The title of this post is a bit of a misnomer, I’ll admit.
I can’t tell you how all writers feel. I can just tell you how I do.
Today is the day my very first published book will be released. I now have things that I’ve dreamed of having since I was in grade school–a publisher, an editor, and (hopefully) an audience.
Even though today is the day The Bear Who Wouldn’t Leave is officially for sale, people have been reviewing it for over a month, mostly thanks to my publisher, who distributed those handy advance copies. Here’s my early impressions of what it’s like to go from unpublished to published.
It’s an odd feeling to know strangers are reading your work
Not friends. Not family. Or well-meaning beta readers. Even when you send your work to critique groups, you know most of the critics. You usually know exactly how tough they’re going to be.
Not so reviewers. You don’t know if someone is going to be in a bad mood when they pick up your book, or hate the fact that you have a publishing deal and they don’t. Maybe they’ll just hate the topic of your novel, or the level of violence, or the fact that your antagonist is a cursed stuffed panda, because they have a soft spot for stuffed pandas. It’s not something you can prepare for.
I’ve found that old adage, “Prepare for the worst and hope for the best,” is the most you can do. But I admit I still flinch whenever I see a new review on Goodreads–that’s the “preparing for the worst” part of me.
People will be wonderful, but not always the ones you expect
In addition to my writers’ group, my boyfriend, and my closest friends, the people who have been the most supportive–and incredibly, unbelievably so–have been the friends I’ve made online. One woman reviewed my book and gave me feedback on two other manuscripts, simply because we hit it off on Facebook. Another has worked her butt off helping me make connections in the industry and get reviews, and I’m still not sure why, beyond the fact that she’s a fabulous person. The amazing family that is Samhain Horror has astounded me with their constant support and encouragement–these are all writers who hadn’t heard of me just a few months ago (a few weeks, in some cases).

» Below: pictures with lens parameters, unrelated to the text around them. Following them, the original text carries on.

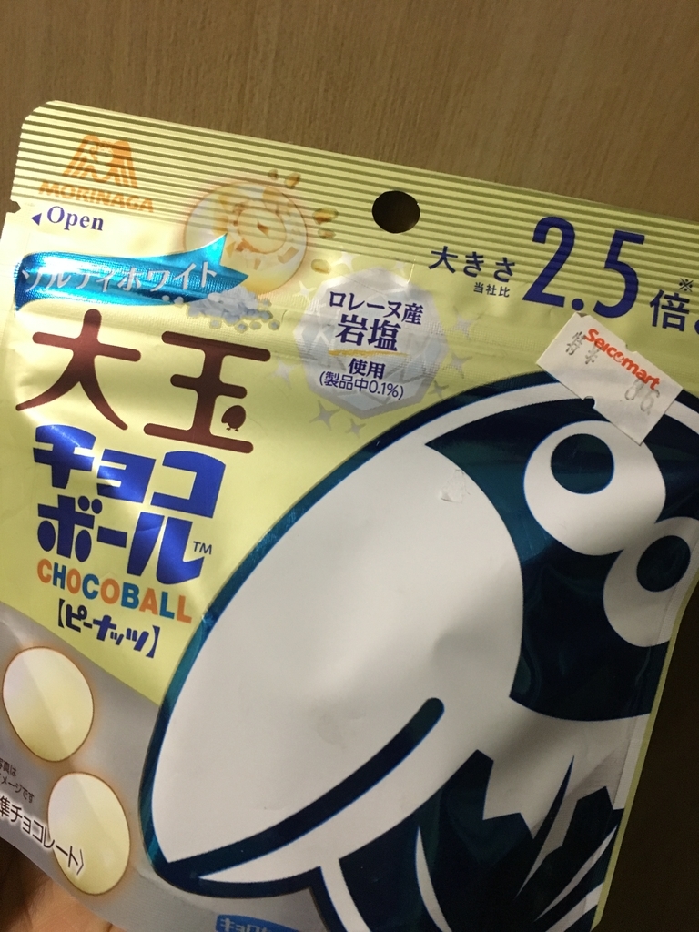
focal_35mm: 29
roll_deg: -12.9
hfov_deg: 48.2
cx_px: 350
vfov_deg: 61.7
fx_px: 781
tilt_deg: -34.2
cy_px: 466
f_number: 2.2
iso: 200
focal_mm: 4.15
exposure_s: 1/15
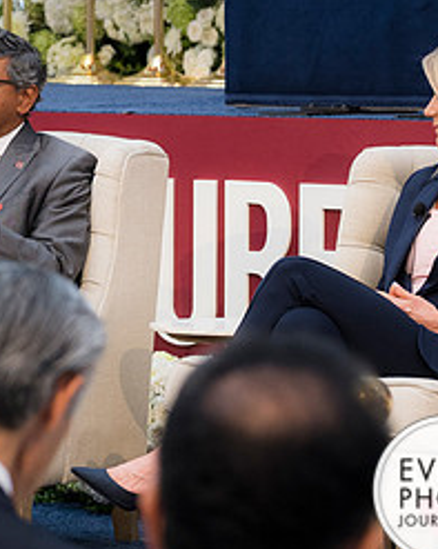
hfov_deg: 5.5
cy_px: 209
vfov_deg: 6.9
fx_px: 4546
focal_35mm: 280
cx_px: -47
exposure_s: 1/160
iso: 800
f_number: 4
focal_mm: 85
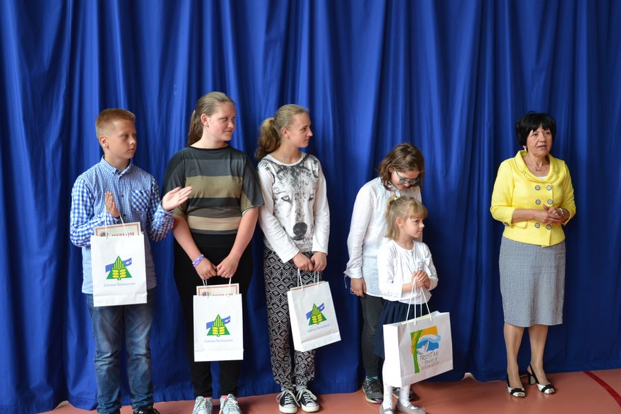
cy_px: 207
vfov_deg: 31.9
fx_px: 724
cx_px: 310
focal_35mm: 42
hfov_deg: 46.4
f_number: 4
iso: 400
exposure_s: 1/50
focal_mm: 28
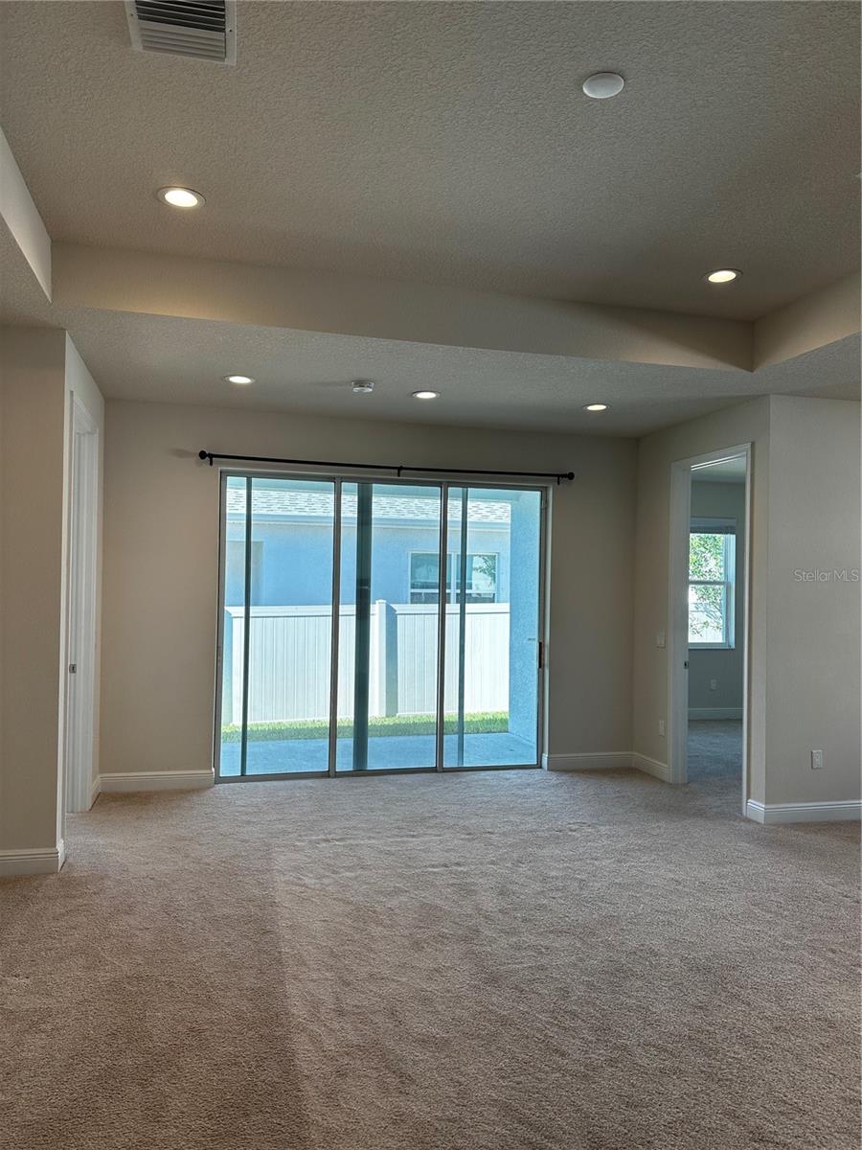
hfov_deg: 56.8
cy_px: 575
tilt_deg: +1.0
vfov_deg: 71.6
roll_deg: -1.7
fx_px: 797
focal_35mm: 24
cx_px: 431
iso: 80
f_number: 1.78
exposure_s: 1/294
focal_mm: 6.86
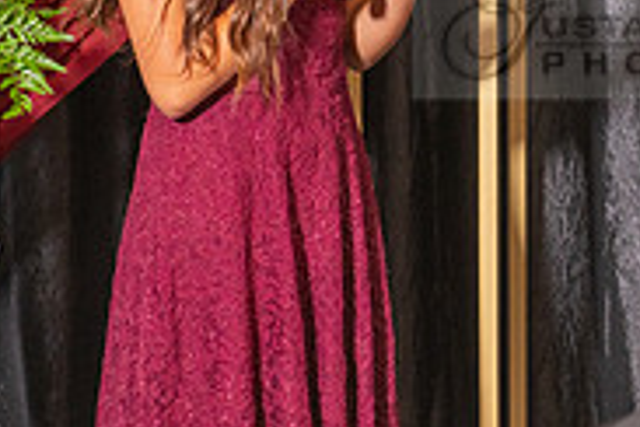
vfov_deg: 6.2
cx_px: 717
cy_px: 16
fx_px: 3946
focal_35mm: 222
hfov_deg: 9.2
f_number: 4.5
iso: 800
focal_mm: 70
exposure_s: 1/200
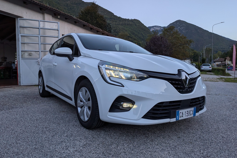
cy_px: 79
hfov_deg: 71.5
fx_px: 165
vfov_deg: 51.3
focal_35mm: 25
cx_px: 118
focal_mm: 4.53
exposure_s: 1/2551
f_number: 1.7
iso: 28
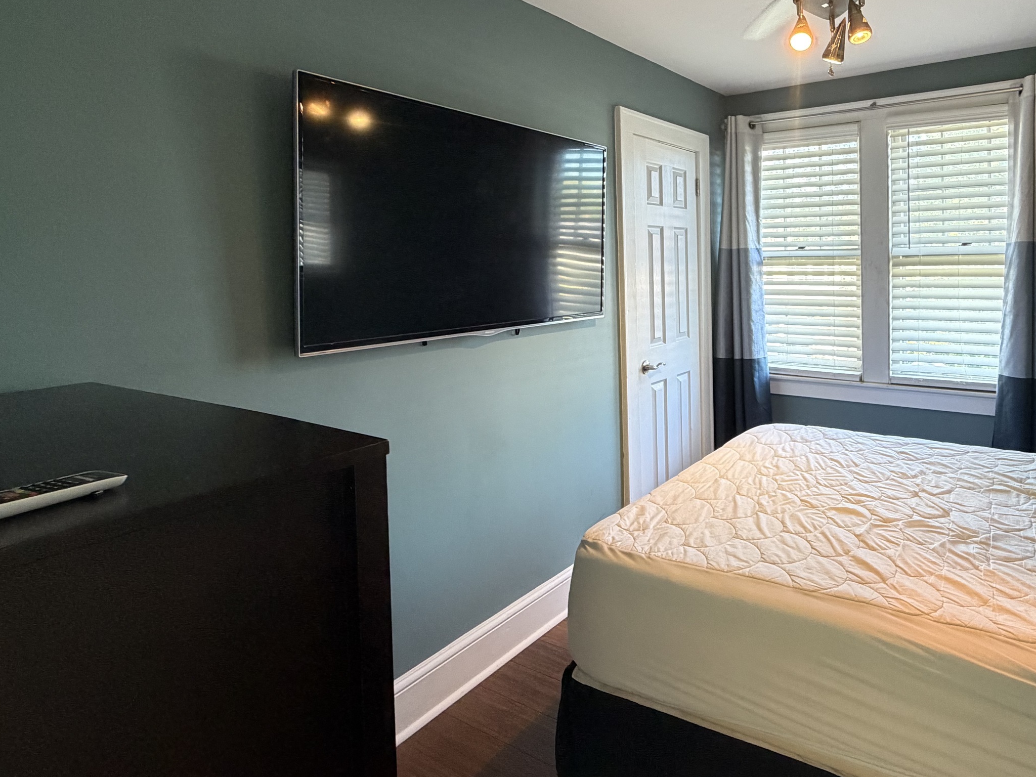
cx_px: 707
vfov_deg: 62.3
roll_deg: +1.2
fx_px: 628
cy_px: 280
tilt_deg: -2.1
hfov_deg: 76.0
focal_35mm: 21
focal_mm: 2.22
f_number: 2.2
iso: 320
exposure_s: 1/60
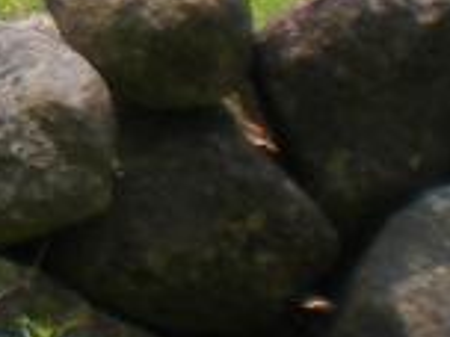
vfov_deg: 5.7
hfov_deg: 7.2
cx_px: -681
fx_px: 3328
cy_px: -302
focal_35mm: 256
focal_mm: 6.3
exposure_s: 1/225
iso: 64
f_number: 4.6
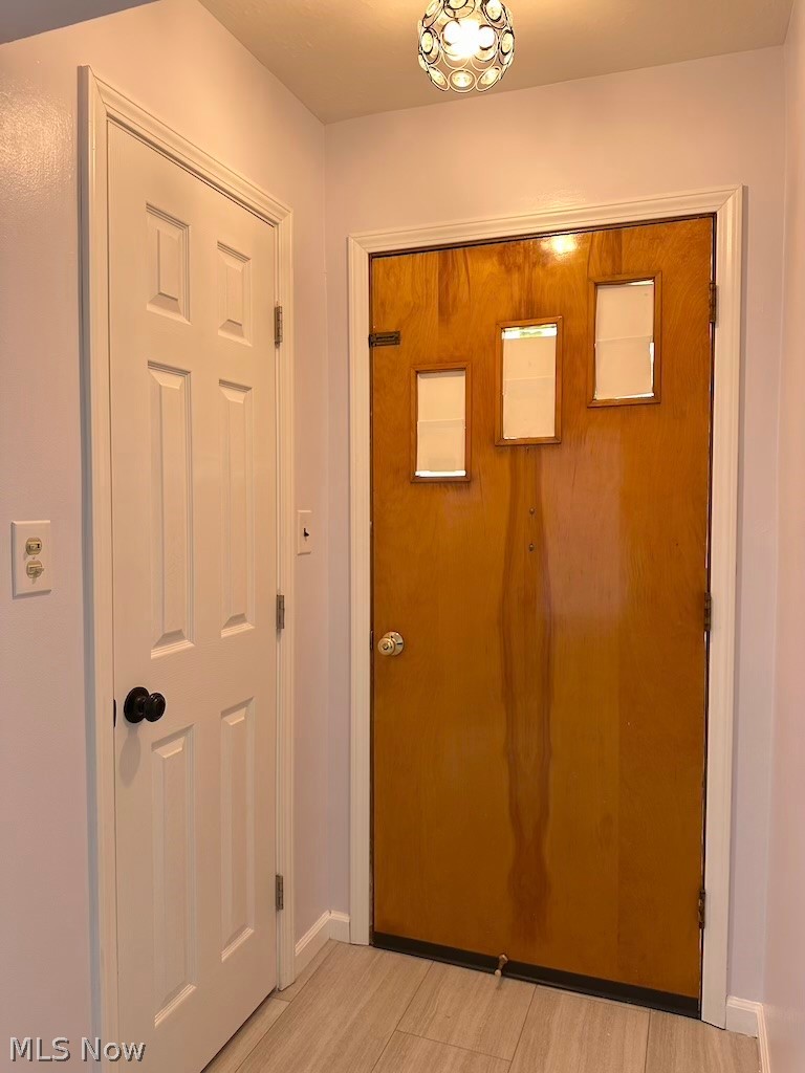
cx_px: 402
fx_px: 744
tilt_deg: -1.7
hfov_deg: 56.8
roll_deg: -1.0
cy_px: 536
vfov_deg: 71.6
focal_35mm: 24
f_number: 1.78
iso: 320
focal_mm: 6.86
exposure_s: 1/60
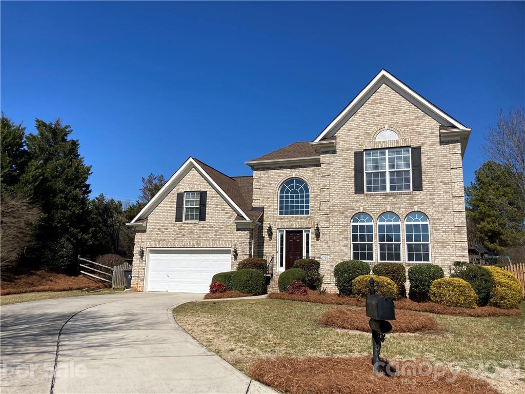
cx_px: 262
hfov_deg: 63.4
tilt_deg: +9.9
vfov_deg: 49.7
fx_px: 425
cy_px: 197
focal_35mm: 28
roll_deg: -1.8
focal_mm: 3.99
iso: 20
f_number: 1.8
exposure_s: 1/3205
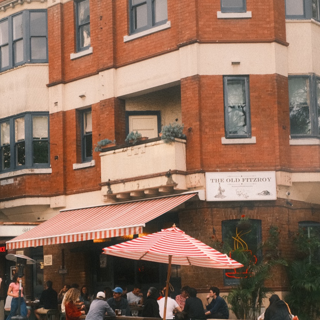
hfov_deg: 23.3
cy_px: 218
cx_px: 138
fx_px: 774
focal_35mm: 74
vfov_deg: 23.2
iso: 2000
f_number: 4.5
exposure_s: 1/800
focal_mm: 28
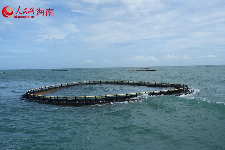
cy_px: 75
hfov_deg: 58.7
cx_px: 112
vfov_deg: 41.1
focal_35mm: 32
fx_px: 200
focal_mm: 32
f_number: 4.5
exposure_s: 1/1250
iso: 100
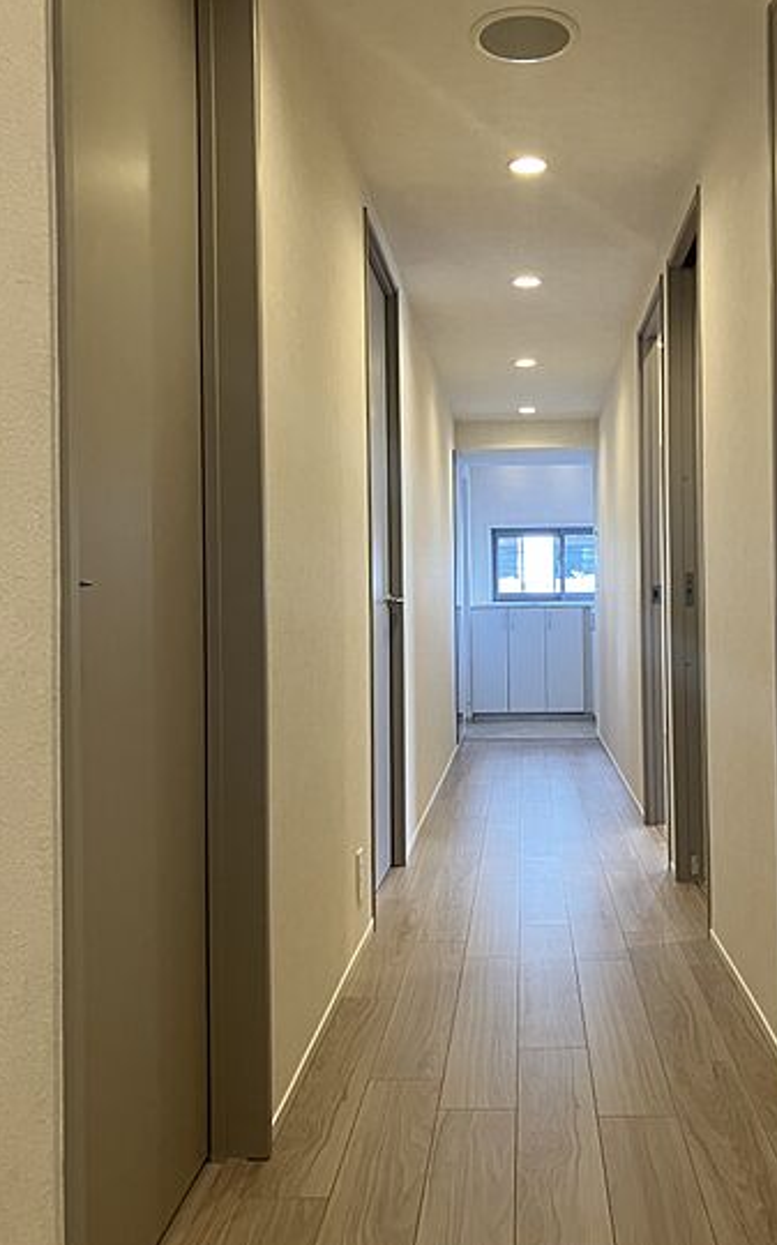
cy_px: 606
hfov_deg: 37.9
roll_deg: +0.2
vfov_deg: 58.2
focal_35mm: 33
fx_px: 1119
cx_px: 510
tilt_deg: +4.4
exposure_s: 1/50
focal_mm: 3.99
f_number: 1.8
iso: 64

But others, including people I’ve been in writers’ groups with, friends, and former co-workers, haven’t managed so much as a, “That’s nice.” I’d heard the same from other authors, and all I can advise is not to expect anything from anyone, as difficult as that might be sometimes. That way you won’t be disappointed. At the very least, focus on the ones who support you and forget about the ones who couldn’t be bothered. It’s human nature to focus on the negative, but it won’t do you any favours.
It’s a little anticlimactic…and a bit of a relief
My book is on the market today, but pre-orders have been available for over a month, so it feels like there’s already been a lot of watching sales numbers and doing interviews and writing guest posts and soliciting reviews. Now that the big day is finally here, I won’t be surprised if it doesn’t feel any different from the days before it. But part of that’s my fault–I didn’t plan a launch-day celebration.
My advice? Plan something special, even if it’s a simple lunch with a friend. You only have your first publishing experience once.
It opens doors
This book has already accomplished two amazing things for me–I was able to write a post for Chuck Wendig’s Terrible Minds blog (swoon!) and I was welcomed into an amazing community of horror writers.
I’m not sure what’s next for me, but I do know that I’m ready to unleash this bear upon the world. To everyone who pre-ordered a copy, wrote a review, invited me on their blog, and otherwise encouraged and cheered me on, thank you so much.
A writer is nothing without her friends
That one almost goes without saying.